[Aim of the task] Could you write out the records below again, replacing every "Question" with "Item" and leaving everything else unchanged?

Collected data entries:
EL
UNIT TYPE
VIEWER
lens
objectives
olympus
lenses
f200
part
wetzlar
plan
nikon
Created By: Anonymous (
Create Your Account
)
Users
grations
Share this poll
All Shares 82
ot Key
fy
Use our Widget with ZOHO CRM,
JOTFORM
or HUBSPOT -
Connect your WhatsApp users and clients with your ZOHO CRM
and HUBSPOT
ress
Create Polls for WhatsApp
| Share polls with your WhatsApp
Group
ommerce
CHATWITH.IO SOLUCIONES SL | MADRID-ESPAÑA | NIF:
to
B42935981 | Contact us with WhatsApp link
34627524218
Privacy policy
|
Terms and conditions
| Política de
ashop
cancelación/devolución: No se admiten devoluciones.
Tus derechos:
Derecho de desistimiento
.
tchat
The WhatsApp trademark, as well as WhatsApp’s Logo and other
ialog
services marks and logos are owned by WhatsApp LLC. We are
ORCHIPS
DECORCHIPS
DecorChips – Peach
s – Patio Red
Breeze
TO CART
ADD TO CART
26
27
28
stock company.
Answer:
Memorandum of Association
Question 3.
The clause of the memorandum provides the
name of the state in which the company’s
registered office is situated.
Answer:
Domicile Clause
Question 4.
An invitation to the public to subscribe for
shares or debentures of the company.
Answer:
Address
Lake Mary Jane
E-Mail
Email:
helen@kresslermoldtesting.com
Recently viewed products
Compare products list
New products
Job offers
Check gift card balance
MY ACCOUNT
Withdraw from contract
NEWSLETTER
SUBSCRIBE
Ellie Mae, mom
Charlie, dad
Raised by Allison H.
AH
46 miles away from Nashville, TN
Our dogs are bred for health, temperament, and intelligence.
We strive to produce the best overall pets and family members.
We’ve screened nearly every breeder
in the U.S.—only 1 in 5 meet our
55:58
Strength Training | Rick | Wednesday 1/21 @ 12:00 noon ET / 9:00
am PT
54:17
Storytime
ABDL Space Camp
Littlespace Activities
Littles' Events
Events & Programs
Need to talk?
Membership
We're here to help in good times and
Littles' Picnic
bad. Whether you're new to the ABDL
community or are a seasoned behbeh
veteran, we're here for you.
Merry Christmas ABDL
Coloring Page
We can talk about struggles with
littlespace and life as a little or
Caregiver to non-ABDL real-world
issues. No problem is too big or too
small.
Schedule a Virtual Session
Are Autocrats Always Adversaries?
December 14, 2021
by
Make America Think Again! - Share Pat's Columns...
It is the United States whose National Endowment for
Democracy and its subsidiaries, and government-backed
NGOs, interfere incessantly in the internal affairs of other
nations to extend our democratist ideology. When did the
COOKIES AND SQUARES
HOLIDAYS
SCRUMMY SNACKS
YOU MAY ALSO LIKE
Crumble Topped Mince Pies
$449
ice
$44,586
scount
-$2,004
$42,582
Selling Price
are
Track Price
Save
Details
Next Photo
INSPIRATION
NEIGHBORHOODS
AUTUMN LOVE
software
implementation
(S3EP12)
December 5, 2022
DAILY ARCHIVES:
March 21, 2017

[Solution]
EL
UNIT TYPE
VIEWER
lens
objectives
olympus
lenses
f200
part
wetzlar
plan
nikon
Created By: Anonymous (
Create Your Account
)
Users
grations
Share this poll
All Shares 82
ot Key
fy
Use our Widget with ZOHO CRM,
JOTFORM
or HUBSPOT -
Connect your WhatsApp users and clients with your ZOHO CRM
and HUBSPOT
ress
Create Polls for WhatsApp
| Share polls with your WhatsApp
Group
ommerce
CHATWITH.IO SOLUCIONES SL | MADRID-ESPAÑA | NIF:
to
B42935981 | Contact us with WhatsApp link
34627524218
Privacy policy
|
Terms and conditions
| Política de
ashop
cancelación/devolución: No se admiten devoluciones.
Tus derechos:
Derecho de desistimiento
.
tchat
The WhatsApp trademark, as well as WhatsApp’s Logo and other
ialog
services marks and logos are owned by WhatsApp LLC. We are
ORCHIPS
DECORCHIPS
DecorChips – Peach
s – Patio Red
Breeze
TO CART
ADD TO CART
26
27
28
stock company.
Answer:
Memorandum of Association
Item 3.
The clause of the memorandum provides the
name of the state in which the company’s
registered office is situated.
Answer:
Domicile Clause
Item 4.
An invitation to the public to subscribe for
shares or debentures of the company.
Answer:
Address
Lake Mary Jane
E-Mail
Email:
helen@kresslermoldtesting.com
Recently viewed products
Compare products list
New products
Job offers
Check gift card balance
MY ACCOUNT
Withdraw from contract
NEWSLETTER
SUBSCRIBE
Ellie Mae, mom
Charlie, dad
Raised by Allison H.
AH
46 miles away from Nashville, TN
Our dogs are bred for health, temperament, and intelligence.
We strive to produce the best overall pets and family members.
We’ve screened nearly every breeder
in the U.S.—only 1 in 5 meet our
55:58
Strength Training | Rick | Wednesday 1/21 @ 12:00 noon ET / 9:00
am PT
54:17
Storytime
ABDL Space Camp
Littlespace Activities
Littles' Events
Events & Programs
Need to talk?
Membership
We're here to help in good times and
Littles' Picnic
bad. Whether you're new to the ABDL
community or are a seasoned behbeh
veteran, we're here for you.
Merry Christmas ABDL
Coloring Page
We can talk about struggles with
littlespace and life as a little or
Caregiver to non-ABDL real-world
issues. No problem is too big or too
small.
Schedule a Virtual Session
Are Autocrats Always Adversaries?
December 14, 2021
by
Make America Think Again! - Share Pat's Columns...
It is the United States whose National Endowment for
Democracy and its subsidiaries, and government-backed
NGOs, interfere incessantly in the internal affairs of other
nations to extend our democratist ideology. When did the
COOKIES AND SQUARES
HOLIDAYS
SCRUMMY SNACKS
YOU MAY ALSO LIKE
Crumble Topped Mince Pies
$449
ice
$44,586
scount
-$2,004
$42,582
Selling Price
are
Track Price
Save
Details
Next Photo
INSPIRATION
NEIGHBORHOODS
AUTUMN LOVE
software
implementation
(S3EP12)
December 5, 2022
DAILY ARCHIVES:
March 21, 2017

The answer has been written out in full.